YOUR ASSIGNMENT: Revise the entries from the start through the line containing "30: (102, 63)", both included, by replacing "visible" with "unoccluded" and leaving everything else unchanged. Omit the pictures from your answer.

INPUT DATA:
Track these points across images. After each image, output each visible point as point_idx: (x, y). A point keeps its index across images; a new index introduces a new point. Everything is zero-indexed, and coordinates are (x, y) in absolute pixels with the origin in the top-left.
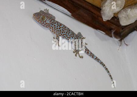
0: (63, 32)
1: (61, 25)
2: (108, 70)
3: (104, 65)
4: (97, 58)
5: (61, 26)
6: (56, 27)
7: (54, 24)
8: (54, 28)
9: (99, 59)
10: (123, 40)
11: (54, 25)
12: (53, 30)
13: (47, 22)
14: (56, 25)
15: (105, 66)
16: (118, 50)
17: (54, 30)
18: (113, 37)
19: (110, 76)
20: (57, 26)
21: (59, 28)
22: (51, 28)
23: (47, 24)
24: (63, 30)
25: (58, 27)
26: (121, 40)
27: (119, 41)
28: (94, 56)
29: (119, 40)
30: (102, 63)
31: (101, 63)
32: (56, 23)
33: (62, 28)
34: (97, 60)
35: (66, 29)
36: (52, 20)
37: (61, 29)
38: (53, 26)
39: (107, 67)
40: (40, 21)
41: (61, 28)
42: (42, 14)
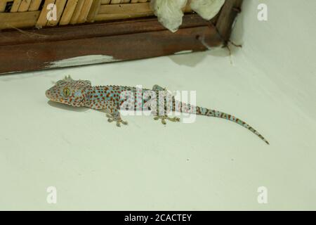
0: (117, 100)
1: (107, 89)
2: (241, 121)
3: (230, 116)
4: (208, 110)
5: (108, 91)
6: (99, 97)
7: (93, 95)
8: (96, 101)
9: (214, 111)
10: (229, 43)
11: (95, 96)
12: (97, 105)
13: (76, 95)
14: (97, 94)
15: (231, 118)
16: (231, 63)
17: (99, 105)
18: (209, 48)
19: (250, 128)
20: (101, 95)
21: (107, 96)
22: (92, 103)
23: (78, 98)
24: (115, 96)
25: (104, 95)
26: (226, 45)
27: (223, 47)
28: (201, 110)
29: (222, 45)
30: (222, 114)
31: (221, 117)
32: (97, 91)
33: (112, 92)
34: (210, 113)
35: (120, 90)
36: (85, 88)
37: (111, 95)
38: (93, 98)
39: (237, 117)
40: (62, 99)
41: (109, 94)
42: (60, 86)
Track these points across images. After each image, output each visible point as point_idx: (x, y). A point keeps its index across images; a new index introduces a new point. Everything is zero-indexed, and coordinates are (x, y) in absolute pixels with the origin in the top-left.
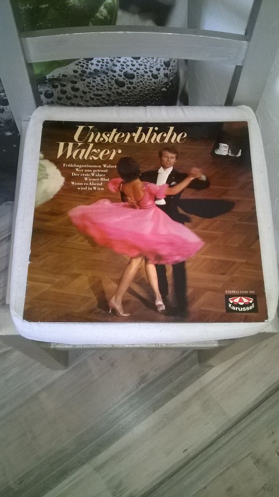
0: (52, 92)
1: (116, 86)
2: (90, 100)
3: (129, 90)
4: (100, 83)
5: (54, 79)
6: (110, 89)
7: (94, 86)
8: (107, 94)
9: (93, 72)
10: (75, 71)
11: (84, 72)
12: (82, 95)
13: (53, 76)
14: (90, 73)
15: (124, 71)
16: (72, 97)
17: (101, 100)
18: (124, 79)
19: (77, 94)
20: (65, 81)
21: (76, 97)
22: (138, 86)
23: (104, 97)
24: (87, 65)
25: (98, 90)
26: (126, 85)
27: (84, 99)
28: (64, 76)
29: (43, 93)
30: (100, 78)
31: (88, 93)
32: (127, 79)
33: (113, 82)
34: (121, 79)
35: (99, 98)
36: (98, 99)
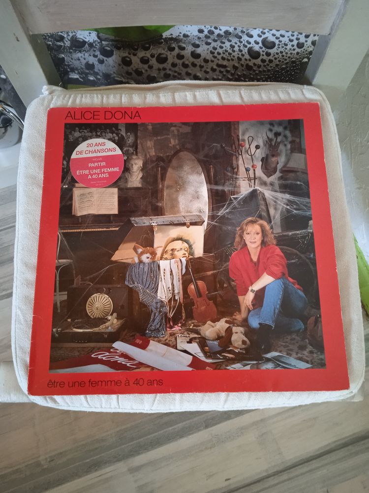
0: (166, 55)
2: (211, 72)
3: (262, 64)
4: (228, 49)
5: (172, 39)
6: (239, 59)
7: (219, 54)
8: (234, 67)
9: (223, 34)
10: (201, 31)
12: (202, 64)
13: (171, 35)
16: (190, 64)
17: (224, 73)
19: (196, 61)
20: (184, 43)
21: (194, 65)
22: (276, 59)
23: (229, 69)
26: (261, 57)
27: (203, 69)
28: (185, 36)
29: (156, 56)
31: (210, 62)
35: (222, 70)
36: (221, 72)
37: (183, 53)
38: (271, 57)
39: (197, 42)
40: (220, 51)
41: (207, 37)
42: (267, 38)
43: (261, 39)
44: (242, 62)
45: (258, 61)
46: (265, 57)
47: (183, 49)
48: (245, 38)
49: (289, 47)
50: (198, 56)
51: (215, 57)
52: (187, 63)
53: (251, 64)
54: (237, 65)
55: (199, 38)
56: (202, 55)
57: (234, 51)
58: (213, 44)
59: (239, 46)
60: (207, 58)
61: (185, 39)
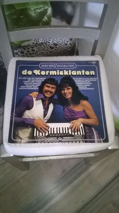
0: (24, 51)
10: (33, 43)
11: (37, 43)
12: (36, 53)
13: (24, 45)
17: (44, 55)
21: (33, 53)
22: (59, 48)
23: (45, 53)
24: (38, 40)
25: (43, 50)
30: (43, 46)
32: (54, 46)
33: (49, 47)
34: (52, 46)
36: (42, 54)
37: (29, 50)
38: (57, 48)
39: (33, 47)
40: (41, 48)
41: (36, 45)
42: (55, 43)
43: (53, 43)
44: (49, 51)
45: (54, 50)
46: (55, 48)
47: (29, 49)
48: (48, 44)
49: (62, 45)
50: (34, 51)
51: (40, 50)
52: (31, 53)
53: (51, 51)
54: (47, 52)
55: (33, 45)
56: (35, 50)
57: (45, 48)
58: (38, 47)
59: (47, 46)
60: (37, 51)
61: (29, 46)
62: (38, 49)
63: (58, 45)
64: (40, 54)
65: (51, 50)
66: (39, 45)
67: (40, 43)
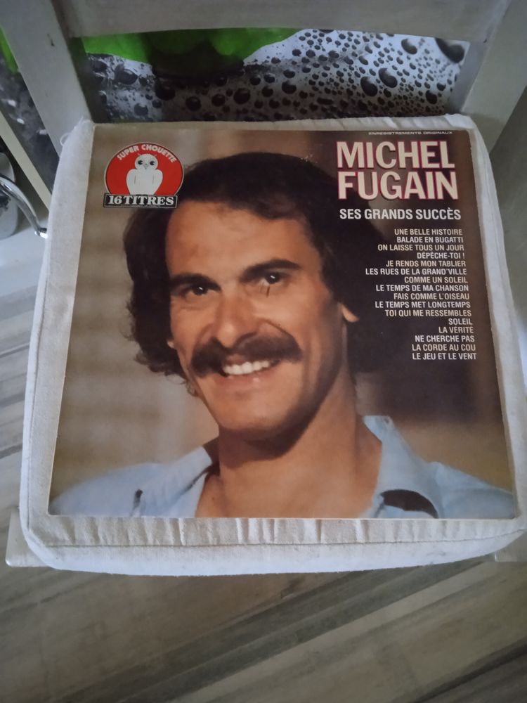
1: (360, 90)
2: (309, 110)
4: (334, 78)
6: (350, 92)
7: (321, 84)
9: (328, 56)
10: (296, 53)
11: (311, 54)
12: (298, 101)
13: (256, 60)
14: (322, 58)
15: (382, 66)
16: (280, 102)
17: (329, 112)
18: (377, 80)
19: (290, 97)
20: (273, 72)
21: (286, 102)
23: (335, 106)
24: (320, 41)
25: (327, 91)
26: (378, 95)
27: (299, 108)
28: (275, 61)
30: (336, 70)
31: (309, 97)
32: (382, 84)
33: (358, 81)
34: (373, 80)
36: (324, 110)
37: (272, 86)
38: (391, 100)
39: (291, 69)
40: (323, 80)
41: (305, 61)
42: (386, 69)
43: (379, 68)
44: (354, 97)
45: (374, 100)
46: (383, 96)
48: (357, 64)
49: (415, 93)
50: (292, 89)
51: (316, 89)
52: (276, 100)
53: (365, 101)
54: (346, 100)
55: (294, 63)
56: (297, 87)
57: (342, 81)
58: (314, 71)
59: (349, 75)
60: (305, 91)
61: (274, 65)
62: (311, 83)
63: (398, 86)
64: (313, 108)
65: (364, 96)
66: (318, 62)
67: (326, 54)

FINAL ANSWER:
Track these points across images. After each image, output each unoccluded point as point_idx: (x, y). A point keeps its index across images; a new index introduces a new point. Everything is zero-indexed, and coordinates are (x, y) in absolute pixels with the origin in the top-left.
0: (63, 32)
1: (61, 25)
2: (108, 70)
3: (104, 65)
4: (97, 58)
5: (61, 26)
6: (56, 27)
7: (54, 24)
8: (54, 28)
9: (99, 59)
10: (123, 40)
11: (54, 25)
12: (53, 30)
13: (47, 22)
14: (56, 25)
15: (105, 66)
16: (118, 50)
17: (54, 30)
18: (113, 37)
19: (110, 76)
20: (57, 26)
21: (59, 28)
22: (51, 28)
23: (47, 24)
24: (63, 30)
25: (58, 27)
26: (121, 40)
27: (119, 41)
28: (94, 56)
29: (119, 40)
30: (102, 63)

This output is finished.